** Task details **
Write out every entry exactly; the pictures do not belong in the copy.

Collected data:

§ §

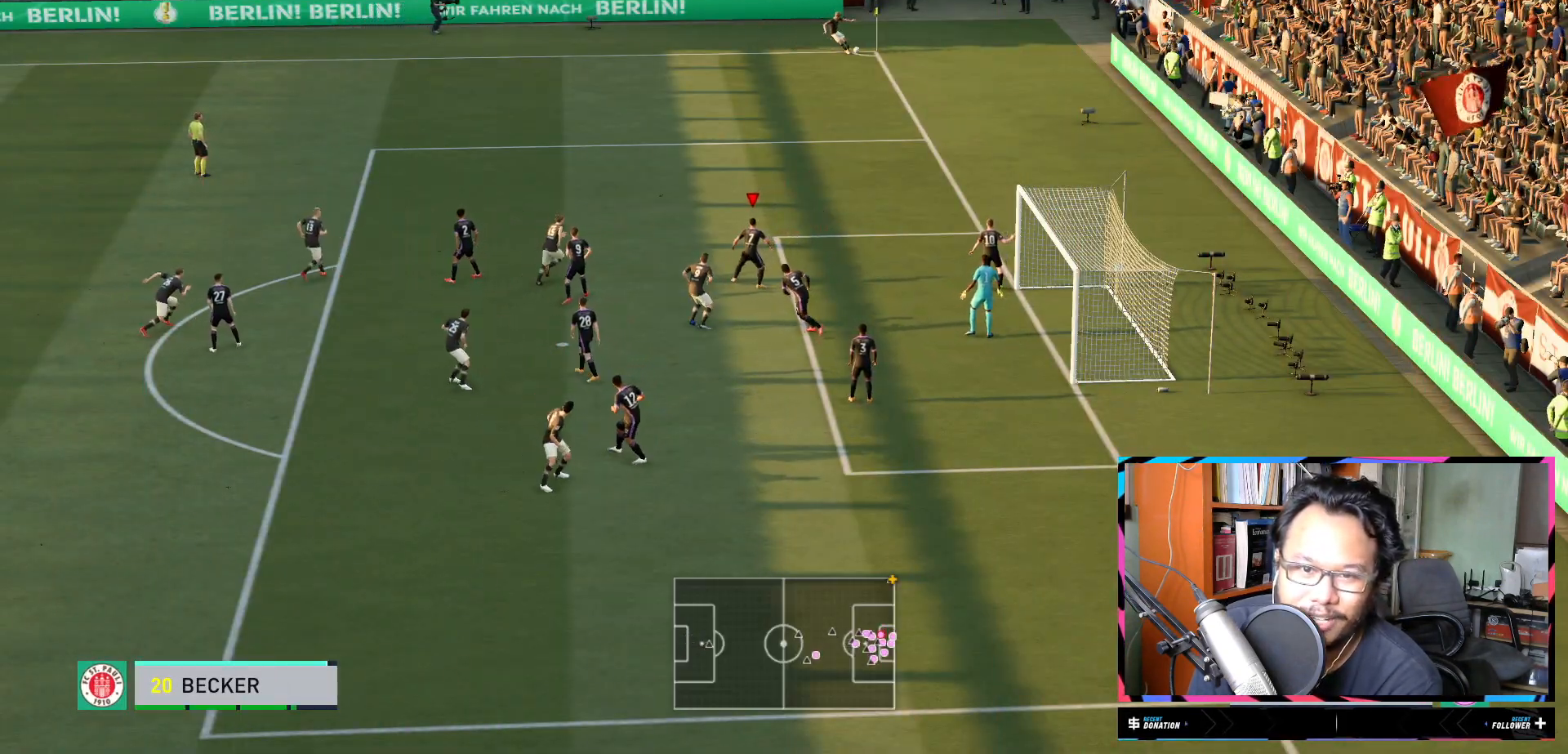
{"buttons": ["R2"], "left_stick": "left", "right_stick": "center", "events": [[67, "R2", "down"], [117, "X", "down"], [384, "X", "up"]]}
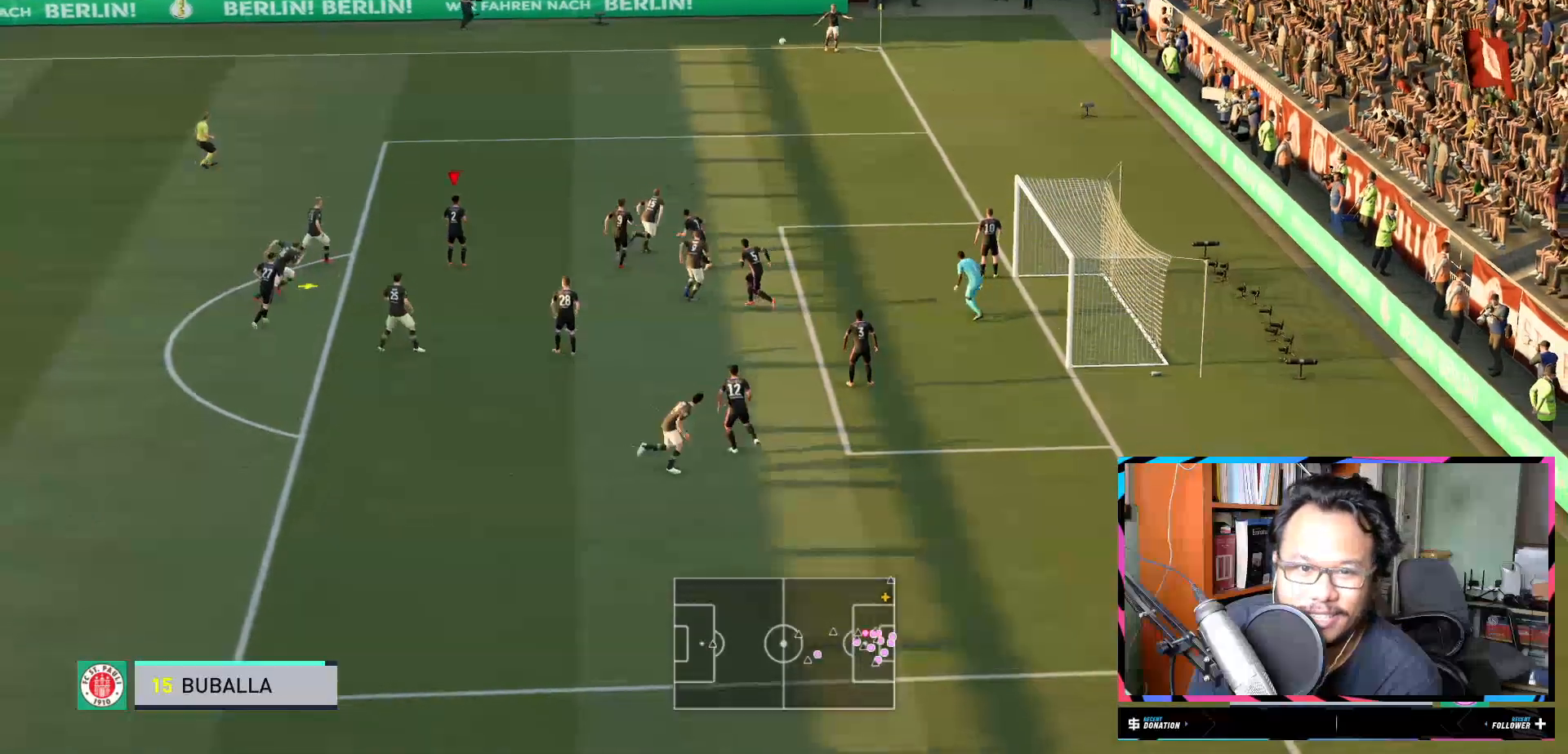
{"buttons": ["X", "R2"], "left_stick": "left", "right_stick": "center", "events": [[183, "X", "down"]]}
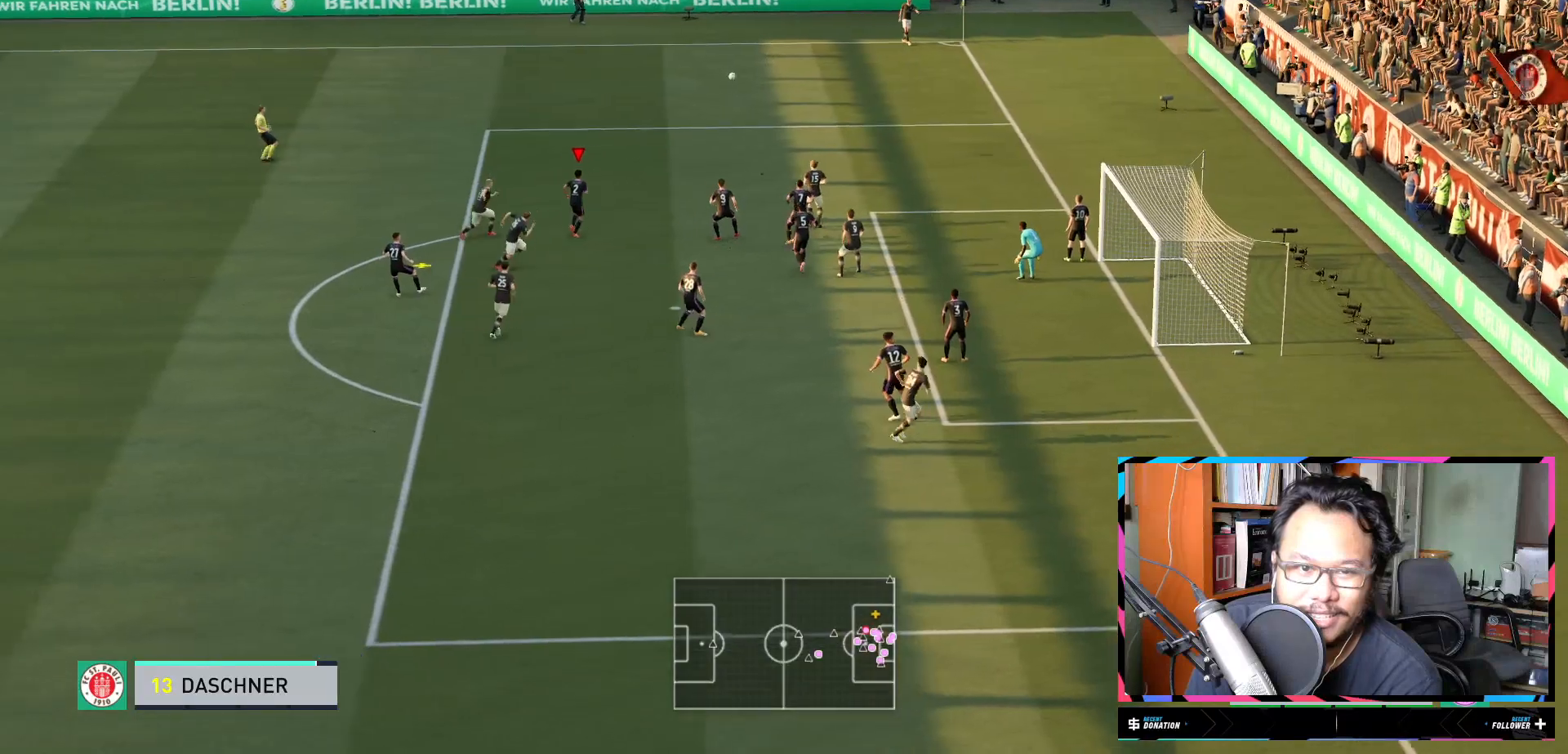
{"buttons": ["X", "R2"], "left_stick": "left", "right_stick": "center", "events": []}
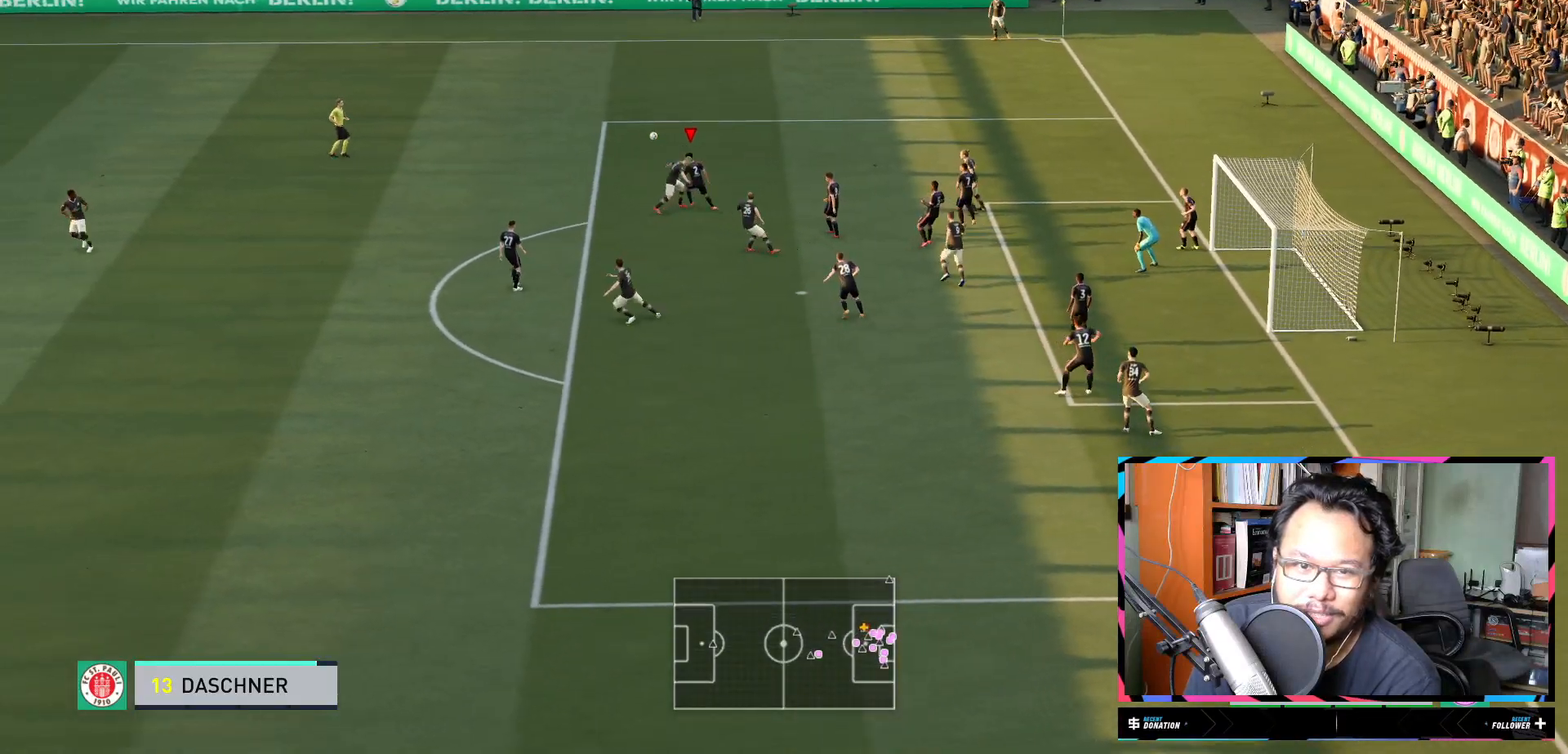
{"buttons": ["R2"], "left_stick": "left", "right_stick": "center", "events": [[283, "X", "up"]]}
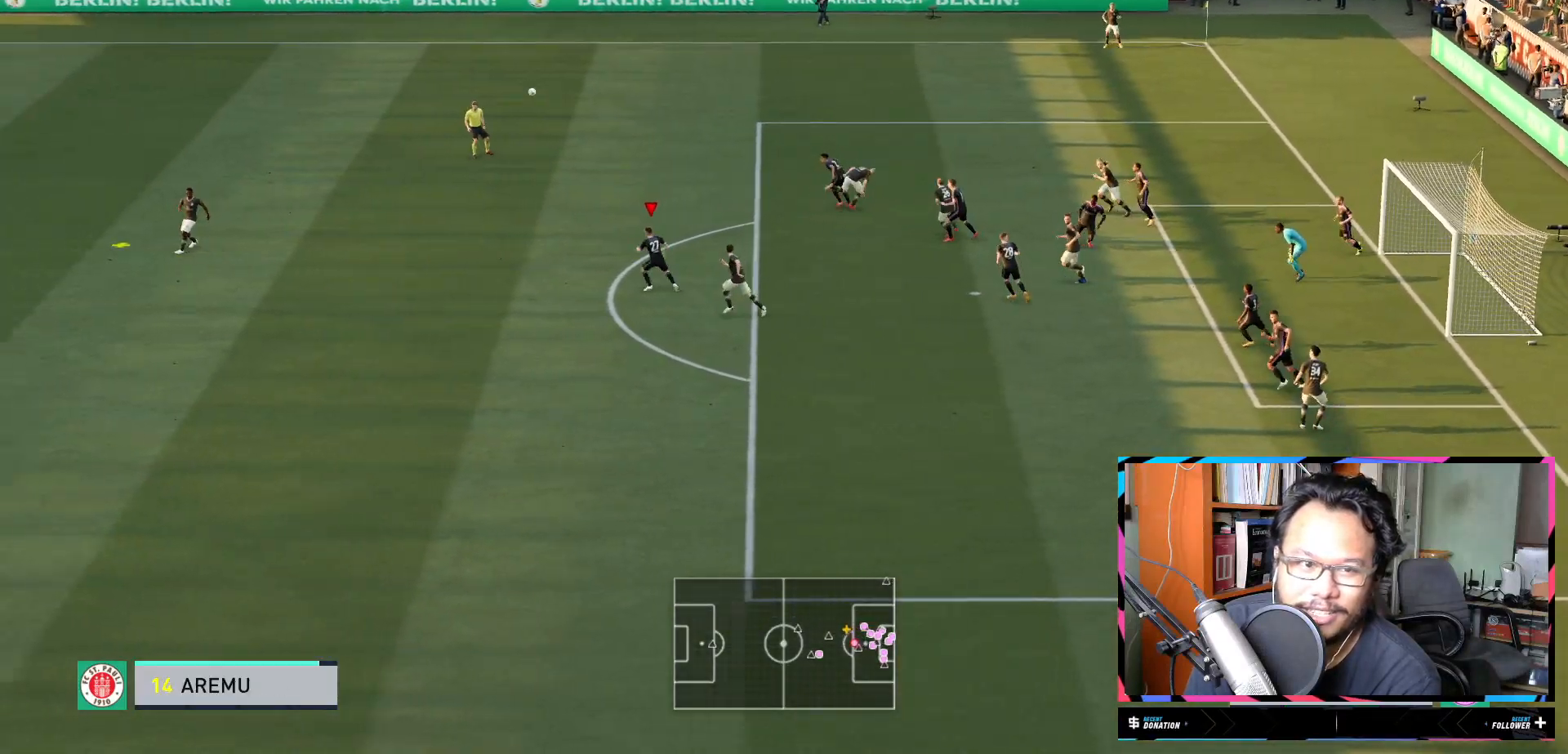
{"buttons": ["R2"], "left_stick": "up-right", "right_stick": "center", "events": [[501, "left_stick", "up-right"]]}
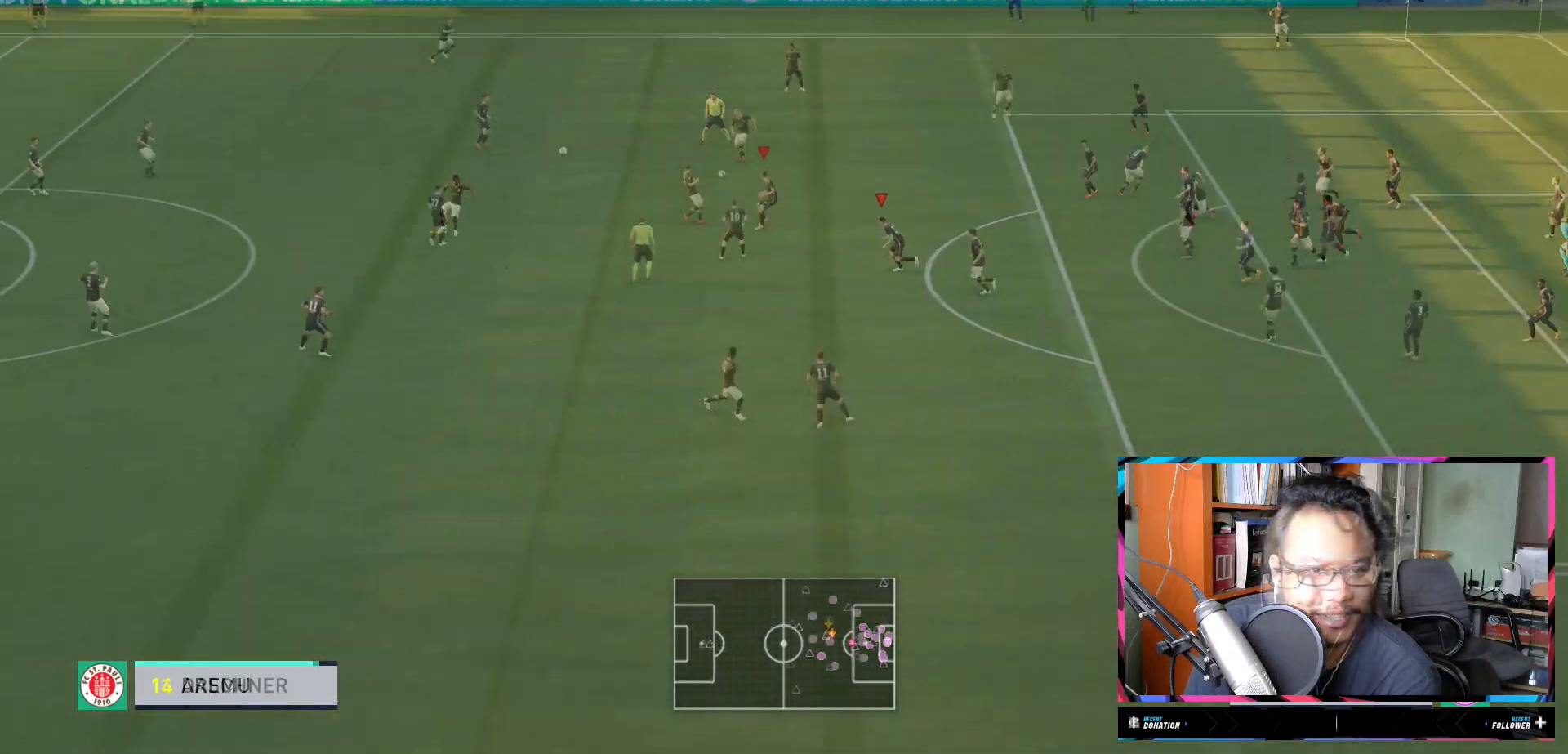
{"buttons": ["R2"], "left_stick": "up-right", "right_stick": "center", "events": [[150, "L1", "down"], [450, "L1", "up"]]}
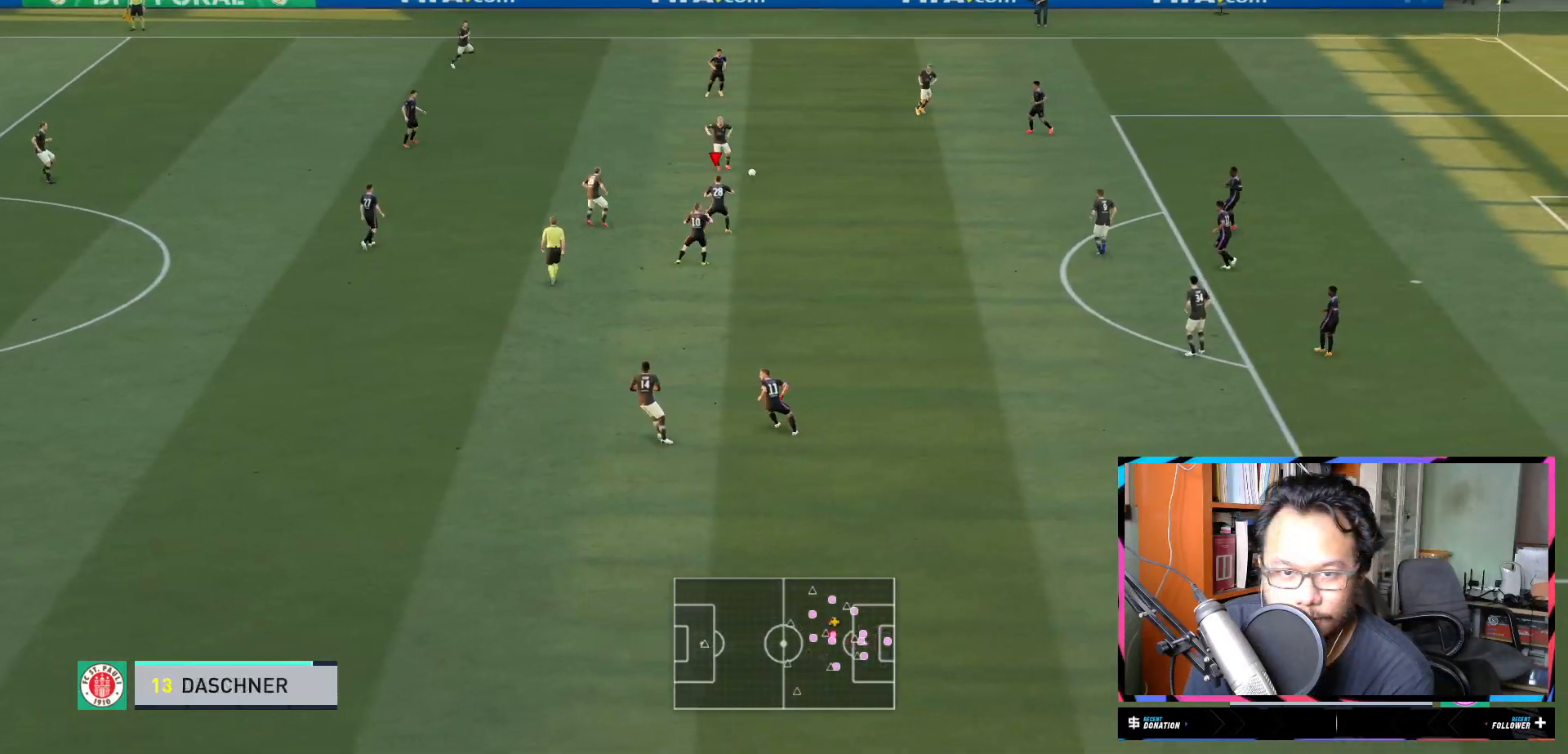
{"buttons": ["R2"], "left_stick": "up-right", "right_stick": "center", "events": []}
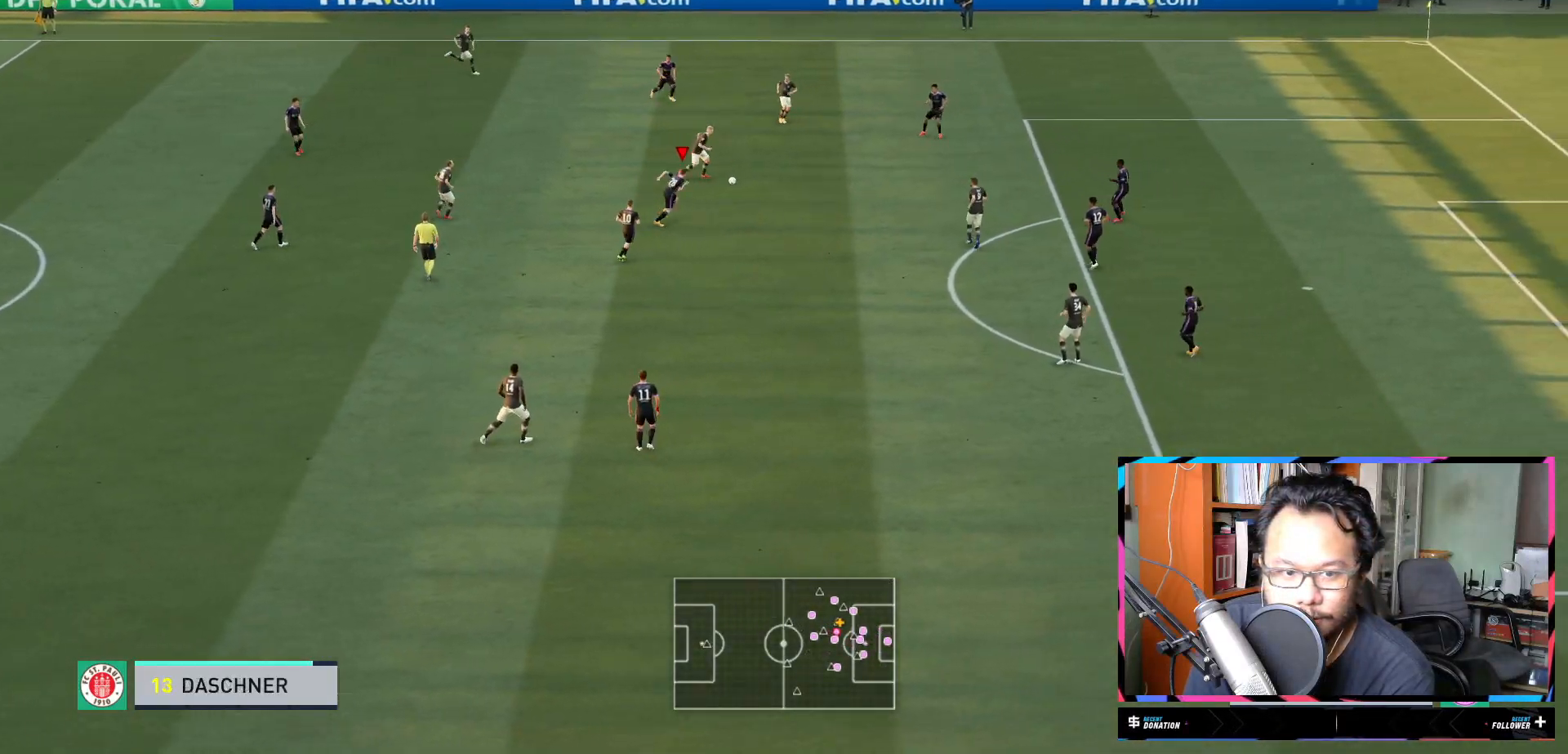
{"buttons": ["R2"], "left_stick": "up-right", "right_stick": "center", "events": []}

§ §

** Output **
{"buttons": ["R2"], "left_stick": "left", "right_stick": "center", "events": [[67, "R2", "down"], [117, "X", "down"], [384, "X", "up"]]}
{"buttons": ["X", "R2"], "left_stick": "left", "right_stick": "center", "events": [[183, "X", "down"]]}
{"buttons": ["X", "R2"], "left_stick": "left", "right_stick": "center", "events": []}
{"buttons": ["R2"], "left_stick": "left", "right_stick": "center", "events": [[283, "X", "up"]]}
{"buttons": ["R2"], "left_stick": "up-right", "right_stick": "center", "events": [[501, "left_stick", "up-right"]]}
{"buttons": ["R2"], "left_stick": "up-right", "right_stick": "center", "events": [[150, "L1", "down"], [450, "L1", "up"]]}
{"buttons": ["R2"], "left_stick": "up-right", "right_stick": "center", "events": []}
{"buttons": ["R2"], "left_stick": "up-right", "right_stick": "center", "events": []}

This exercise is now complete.